Signal transduction: Binding of hormone causes dimerisation of the receptor. It is then internalized, so that the signal is transmitted. Then the tyrosine kinase phosphorylates tyrosine residues on the cytoplasmic side of insulin receptor. This event, in turn, phosphorylates insulin receptor substrates (IRS). IRS-1 and 2 are characterized. The message is later transmitted into a series of serine/threonine kinases. The final effect may be any one of the 3 following:
a) Gene transcription: Insulin acts at the transcription level to regulate synthesis of more than 100 proteins. This is effected through IR-2. For example; the following enzymes are induced by insulin: glucokinase, pyruvate kinase, phosphofructokinase, PFK-2, citrate cleavage enzyme, acetyl-coA carboxylase. Insulin represses the following enzymes: Glc-6-Phosphatase, PEPCK, Fru-1,6-bisphosphatase. Further the pathway through IRS-2 activates eIF-4E (eukaryotic Initiation Factor), so that protein synthesis is enhanced.
b) Activation of enzymes: The Hormone activates the exiting molecules of enzymes by covalent modification (phosphorylation or dephosphorylation). There are more than 50 enzymes activated by this mechanism.
c) DNA synthesis: Through the IRS-1 pathway, the hormone increases DNA synthesis, cell growth and anabolism.
In all above-mentioned pathways, intracellular mediators have been implicated in the hormonal action.

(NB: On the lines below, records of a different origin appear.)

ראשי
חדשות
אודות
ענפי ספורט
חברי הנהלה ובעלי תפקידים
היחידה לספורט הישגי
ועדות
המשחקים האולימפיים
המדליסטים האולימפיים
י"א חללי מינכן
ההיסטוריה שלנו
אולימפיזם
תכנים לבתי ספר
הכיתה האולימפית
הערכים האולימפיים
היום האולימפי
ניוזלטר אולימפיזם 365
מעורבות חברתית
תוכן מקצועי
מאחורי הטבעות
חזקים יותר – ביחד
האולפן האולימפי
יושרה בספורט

There are Ca+2 and cAMP. Insulin activates phosphodisterase and thereby decreases cAMP. So, reactions dependent on cAMP are inhibited, e.g.: glycogen phosphorylase.
- The hormone influences mainly on carbohydrate metabolism, by facilitates entry of glucose and other sugars into the cells, by increasing penetration of cell membranes and augmenting phosphorylation of Glucose.
- It promotes protein synthesis. At the same time, it also acts as an “antiproteolytic agent”.
- It influences on inorganic metabolism especially, that pf phosphate and potassium.
- This hormone administration lower the blood phosphate levels and facilitates absorption of inorganic phosphate appears within the cells as ATP.
- It promotes ‘Anabolic process’ (synthesis of glycogen, fatty acids and proteins) and inhibits catabolic once (breakdown of glycogen and fat).
After 50 units of insulin are required per day. The human pancreas stores about 250 units.
Factors stimulating the hormone secretion:
- Increased blood glucose level causes an increase in insulin secretion and decreased blood glucose level depresses insulin production.
- The hyperglycemia produced by glucagon enhances insulin production.
- The GH & glucocorticoids cause hyperglycemia. They also stimulate insulin secretion.
Factors inhibiting insulin secretions:
- “Epinephrine” is the highly effective inhibitor of insulin secretion.
- “Starvation” reduces insulin secretion.
- Magnesium also inhibits insulin secretion.
Pathophysiology of Insulin:
About 90% of persons with diabetes have non-insulin dependent diabetes mellitus (NIDOM) (type-2) such patients are usually ‘Obese’. The other 10% have insulin dependent diabetes mellitus (IDDM) (type-I). A few individuals produce antibodies directed against there insulin receptors. These antibodies prevent insulin from binding to the receptor so that such persons develop a severe insulin resistance. Tumors of b-cell origin cause hyper-insulinism there by hypo-glycemia occurs.